1\. your url looks like gopher://dipstick.io/0file or
gopher://watchingpaintdry.museum/9folder/file. The filetype is part of the
url, but only the client is aware of it -- it's not passed to the server.

2\. When using a URL, the client has one idea of the file type but it does not
necessarily match what the server thinks the file type is.

2\. Error messages. HTTP has a status code to indicate the file doesn't exist
(or was moved, etc). Gopher can send the error message back as the payload
but... is that in text format or binary format? The server has no idea what
format the client expects.

Always sending binary data and using out-of-band status codes and file type
just keeps life simpler.

------
runn1ng
I guess MetaFilter kind of misses the point of gopher here, since they just
serve HTML document on the gopher server, with <a href> links to normal web.

Example:

[http://gopher.floodgap.com/gopher/gw?gopher://gopher.metafil...](http://gopher.floodgap.com/gopher/gw?gopher://gopher.metafilter.com:70/0/MetaFilter/The-
leg-exercises-are-pivoting-curtsy-lunges.html)

What is the point of serving that on gopher? :)

------
taftster
Gopher is the ultimate separation of content from presentation. You write the
content, I'll read it in the style of my choosing.
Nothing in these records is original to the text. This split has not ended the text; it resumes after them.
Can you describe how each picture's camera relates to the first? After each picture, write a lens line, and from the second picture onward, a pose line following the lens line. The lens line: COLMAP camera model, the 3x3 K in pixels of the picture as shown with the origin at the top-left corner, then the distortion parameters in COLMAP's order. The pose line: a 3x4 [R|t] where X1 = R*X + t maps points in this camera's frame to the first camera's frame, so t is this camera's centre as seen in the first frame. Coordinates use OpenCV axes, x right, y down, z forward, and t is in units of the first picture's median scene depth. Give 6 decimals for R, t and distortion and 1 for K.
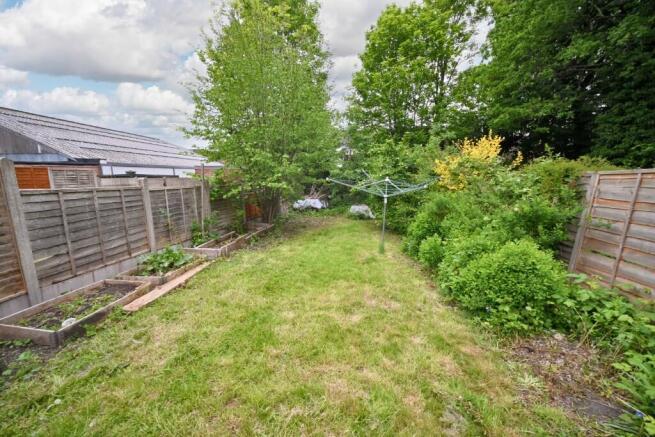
lens RADIAL K [[257.1, 0, 329.9], [0, 257.1, 220.5], [0, 0, 1]] dist [-0.001061, -0.000209]
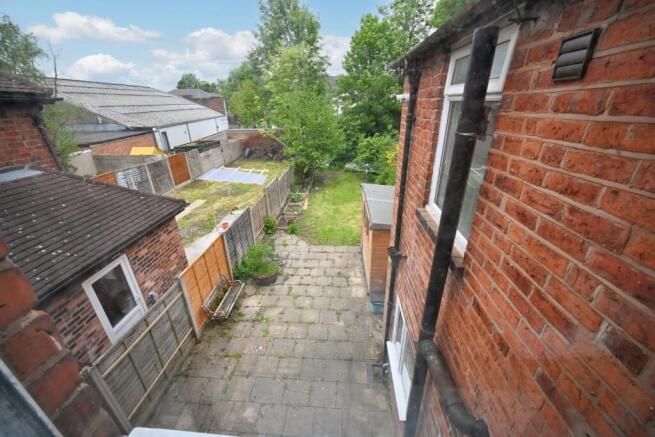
lens RADIAL K [[257.1, 0, 328.2], [0, 257.1, 218.5], [0, 0, 1]] dist [-0.001061, -0.000209]
pose [[0.996521, -0.052091, 0.065057, -0.353879], [0.034684, 0.969003, 0.244602, -0.260685], [-0.075782, -0.241494, 0.967439, -1.567411]]
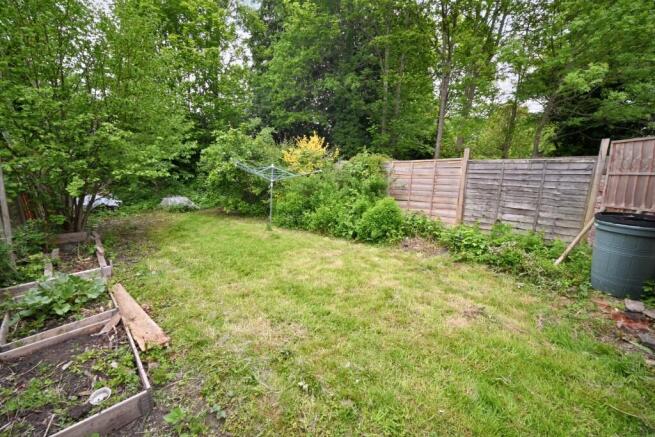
lens RADIAL K [[257.1, 0, 327.4], [0, 257.1, 217.9], [0, 0, 1]] dist [-0.001061, -0.000209]
pose [[0.608582, -0.157644, 0.777674, -0.515296], [0.132573, 0.986491, 0.096227, -0.005069], [-0.782338, 0.044536, 0.621260, 0.079602]]
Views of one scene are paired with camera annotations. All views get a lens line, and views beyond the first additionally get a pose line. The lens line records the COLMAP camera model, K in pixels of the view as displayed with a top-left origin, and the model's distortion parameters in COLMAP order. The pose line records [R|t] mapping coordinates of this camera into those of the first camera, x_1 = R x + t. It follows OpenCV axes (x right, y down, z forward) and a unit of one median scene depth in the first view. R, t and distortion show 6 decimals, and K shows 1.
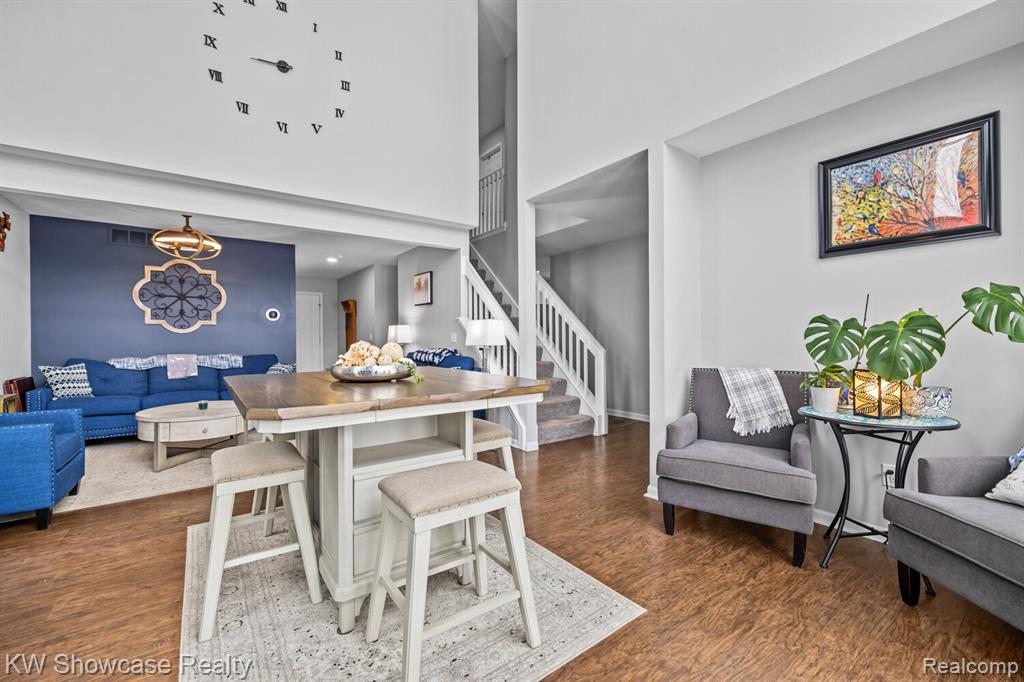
lens RADIAL K [[425.0, 0, 516.9], [0, 425.0, 333.4], [0, 0, 1]] dist [-0.000134, -0.000050]
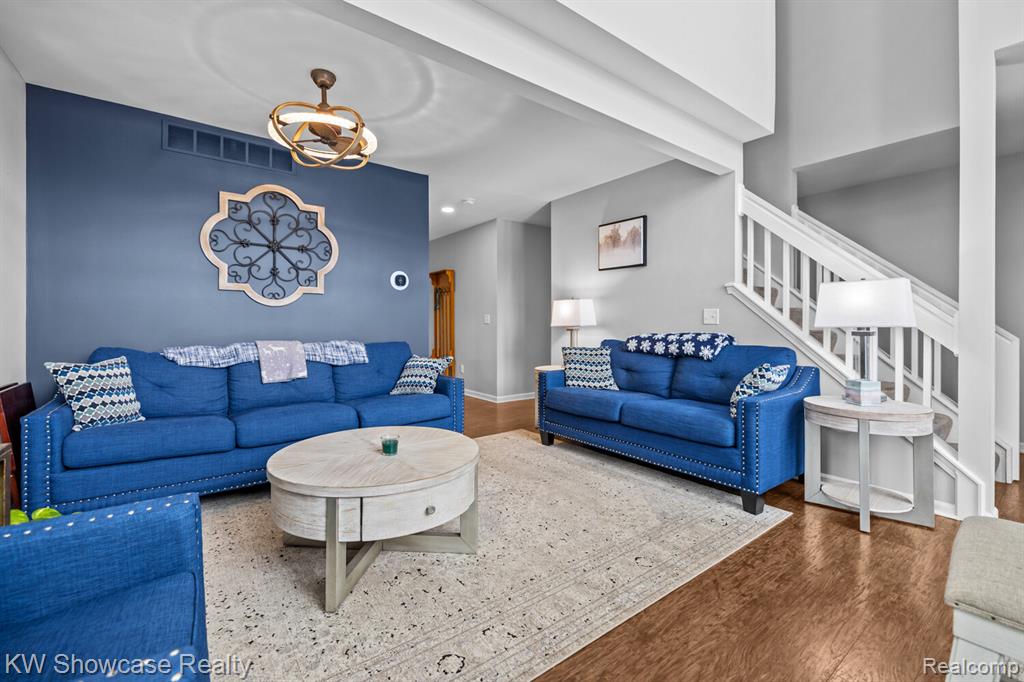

Flashy ads and social network dropins need to go away. A good content author
can figure out how to work sponsorships and other revenue generation into
their work. I don't mind reading through someone's text based plug for a
product, it creates a stronger focus on writing quality content rather than
link-baiting.

------
btreesOfSpring
i waiting for someone to kick up archie.

------
digi_owl
Gopher really does feel like it would be a match made in heaven for Freenet or
some kind of Bittorrent FS.

------
dscpls
I say gopher it!

------
collinmanderson
But is the connection encrypted? :)